The other is the unendowed area, a large swath of land that has been allowed to fall into disrepair because no one is paying for it. Lichen covered stones with words worn bare by California fog, stumps of granite with a barely decipherable name. Century old graves forgotten by all but the curiosity seekers.

It's a stark contrast to the rest of the cemetery. Memory and forgetfulness mere yards apart. A proud sign for the Ghiradelli's, a nubbin of rock for some nameless woman. I often wonder who these people are. The forgotten ones, lying in damp earth, soaked in the arsenic preserve of the day. And if anyone will ever find out.

Anonymous said...

Bernita, your words are poetry. You're very welcome.

Normiekins, okay, now I'm blushing. Thank you!

Bhaswati, yes, I do think it's in our nature to want to leave a mark on the world. We want our existence to have mattered.

JLB, what a great point. Yes, I do imagine someone finding this stone and shaping for a friend.

Stephen, you've written such a beautiful tribute. I was particularly struck by the two worlds in close proximity--the forgotten and the ostentatious. Thank you for sharing!

anna said...

Jason, I am always enchanted by your memory photos. They have me haunting the old burial grounds here on the island. Pioneers cleared this land with only a horse.
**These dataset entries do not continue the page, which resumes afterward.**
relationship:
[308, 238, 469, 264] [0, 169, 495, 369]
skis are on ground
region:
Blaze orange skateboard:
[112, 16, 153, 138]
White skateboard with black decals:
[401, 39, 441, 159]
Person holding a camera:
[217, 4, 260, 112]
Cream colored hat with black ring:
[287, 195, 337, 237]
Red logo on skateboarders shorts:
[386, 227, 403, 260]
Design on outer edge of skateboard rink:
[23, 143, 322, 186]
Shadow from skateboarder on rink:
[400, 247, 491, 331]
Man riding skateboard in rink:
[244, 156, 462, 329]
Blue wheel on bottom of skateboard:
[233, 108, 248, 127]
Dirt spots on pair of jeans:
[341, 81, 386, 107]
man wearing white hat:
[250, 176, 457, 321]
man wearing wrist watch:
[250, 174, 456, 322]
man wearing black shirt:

Did these people dance and laugh or were they so busy hauling water and scrambling to feed themselves they had no time to play? I picture the women, alone, away from their mothers, in this strange land full of old trees and gods that only the Indians knew.
Love the photo. Love your words.
Wonderful!

Suzan Abrams, email: suzanabrams@live.co.uk said...

I remember more the stories & the lives lived but thank you for this new and haunting thought, Jason.

Unknown said...

What a poignant and evocative post, Jason. What a lovely way to stir a memory, to riffle through the ghosts of times past and wonder.

Anonymous said...

Cemeteries can be facinating places. I was amazed when I walked through Père Lachaise in Paris. A small town. Interesting note about cemeteries in Germany. You don't buy a plot, you rent it. In my wife's home town, you rent it for 25 years then another 25 years, etc. When there is no one left to pay, the remains are disposed of. I guess lack of land has something to do with it. Love your post.

Linda said...

I am getting caught up on your blog.
The old gravestones are fascinating. I wonder what they used to carve into the rock? The get the letters so pretty.

I am longing for some fall colors. If I get to got to Missouri next month I am keeping my fingers crossed for some red, yellow, and orange leaves.

Anonymous said...

I am remembering W. Brown this morning. I wonder what he did in his life, who he loved, who loved him, what he looked like. Was he benevolent, humble, warmhearted, shy? Was he valiant, rich, poor, religious? I am wondering how did he leave this world? Here's to you sir, whoever you were in this world.

Thanks for the moment, Jason. I hope someone a hundred years hence will take time to wonder about us and remember that we were here - that we were once citizens of the planet.

Jay said...

Any qualms about the cemetary now that halloween is fast approaching?

Anonymous said...

Anna, you have me intrigued! I would love to see some pictures of a cemetery there.

Susan, I wish we had more stories of lives. We should all dabble in autobiography for our descendants' sakes.

Atyllah, I haven't been doing many cemetery posts lately, and I kind of miss them. Hopefully, more will be on the way. :)

Steve, I've heard of other places where graves are not permanent. I suppose that rented graves, more than anything else, shows that when no one is left to remember you, you are truly gone.

Beady, I hope fall color reaches you soon! Hope you're doing well. :)

KLG, thanks so much. :) I too hope that someone many years from now spares a thought for us.

Jay, I rarely find cemeteries frightening, even at night. If there's any time my nerves are on edge, and I am especially hushed, I suppose it would be on a steamy, summer night when air is thick. For some reason, everything feels close and present on a night like that.